I step out with the grumpiest look possible, the rain just makes everything so dirty. Jumping between puddles of water and eeeeeking every time something wet or muddy splashes me. Upset that my shoes and bag have mud spots on them. I crib incessantly and grumpily cross the road. Hail a million autos to finally get one. "Bahiya central jaana hai"....with more eeks and nags about the puddle filled pune roads, i reach my destination. Going through the floor picking up and putting down what seemed like a hundred clothes, i manage to get a few i find "not as bad as the rest". Still with my air of bitchiness i pay the bill...huddle out in the windy front and sign again at how God's just being unfair to me.

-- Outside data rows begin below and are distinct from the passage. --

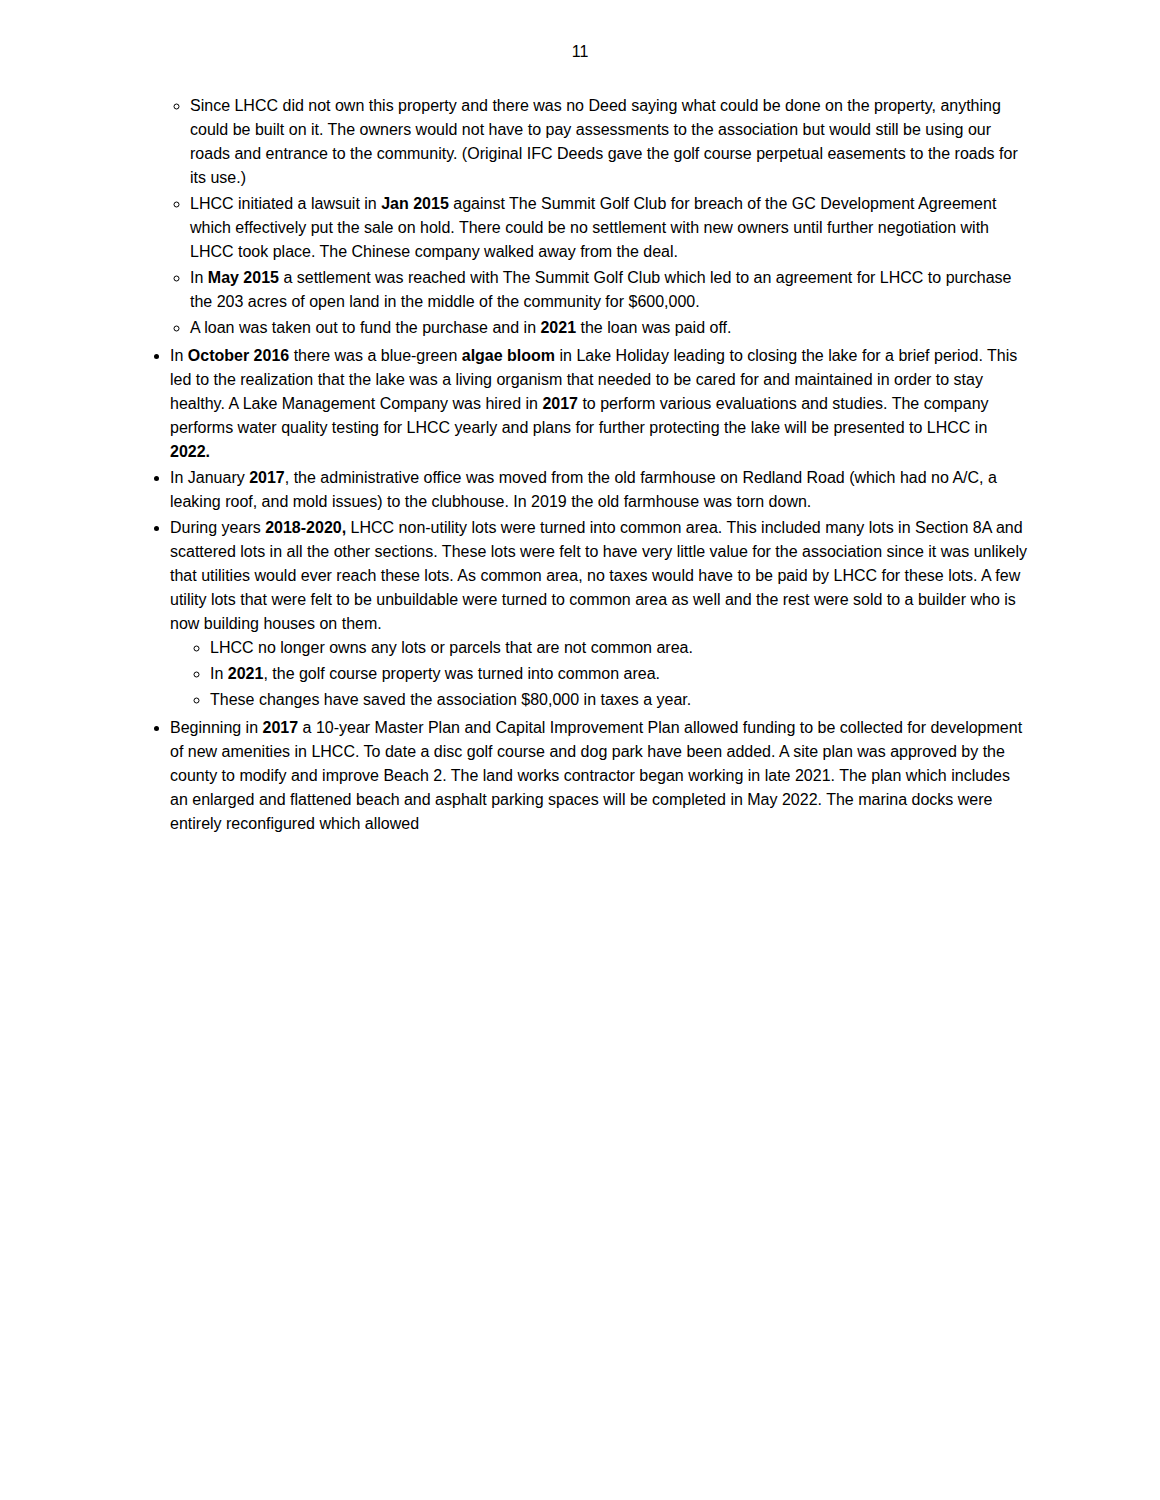11
Since LHCC did not own this property and there was no Deed saying what could be done on the property, anything could be built on it. The owners would not have to pay assessments to the association but would still be using our roads and entrance to the community. (Original IFC Deeds gave the golf course perpetual easements to the roads for its use.)
LHCC initiated a lawsuit in Jan 2015 against The Summit Golf Club for breach of the GC Development Agreement which effectively put the sale on hold. There could be no settlement with new owners until further negotiation with LHCC took place. The Chinese company walked away from the deal.
In May 2015 a settlement was reached with The Summit Golf Club which led to an agreement for LHCC to purchase the 203 acres of open land in the middle of the community for $600,000.
A loan was taken out to fund the purchase and in 2021 the loan was paid off.
In October 2016 there was a blue-green algae bloom in Lake Holiday leading to closing the lake for a brief period. This led to the realization that the lake was a living organism that needed to be cared for and maintained in order to stay healthy. A Lake Management Company was hired in 2017 to perform various evaluations and studies. The company performs water quality testing for LHCC yearly and plans for further protecting the lake will be presented to LHCC in 2022.
In January 2017, the administrative office was moved from the old farmhouse on Redland Road (which had no A/C, a leaking roof, and mold issues) to the clubhouse. In 2019 the old farmhouse was torn down.
During years 2018-2020, LHCC non-utility lots were turned into common area. This included many lots in Section 8A and scattered lots in all the other sections. These lots were felt to have very little value for the association since it was unlikely that utilities would ever reach these lots. As common area, no taxes would have to be paid by LHCC for these lots. A few utility lots that were felt to be unbuildable were turned to common area as well and the rest were sold to a builder who is now building houses on them.
LHCC no longer owns any lots or parcels that are not common area.
In 2021, the golf course property was turned into common area.
These changes have saved the association $80,000 in taxes a year.
Beginning in 2017 a 10-year Master Plan and Capital Improvement Plan allowed funding to be collected for development of new amenities in LHCC. To date a disc golf course and dog park have been added. A site plan was approved by the county to modify and improve Beach 2. The land works contractor began working in late 2021. The plan which includes an enlarged and flattened beach and asphalt parking spaces will be completed in May 2022. The marina docks were entirely reconfigured which allowed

I mean come on i had a horrible day with the rain and muck and the autos and the really bad clothes and.....when just across the road from where i stand,i see a bicycle...a single one..weighed down by a man in his late 40s, his wife, their two children and a packet of vegetables. Weighed down by their smiles. The kids giggling and laughing while the mother smiled at them while telling them to behave themselves. The father, well he was just satisfied...he had the look on his face, the kind you get when suddenly there's nothing you need anymore. when the whole world seems harmonious and you're content. Everything else became invisible to me, it was just that one bicycle with a family of four...happy.satisfied.not cribbing. and there was me...we'll i think I've already said enough about my pathetic self.
Its not what you got or what you want. Its what you need. And you need very little to feel happy.
I walked back in the drizzle, smiling at myself for absolutely no reason. Suddenly the world looked gorgeous and the water comforting...in some way camouflaging the tears trickling down. The only weight was of the shopping bag which i wish i could throw somewhere. Fast.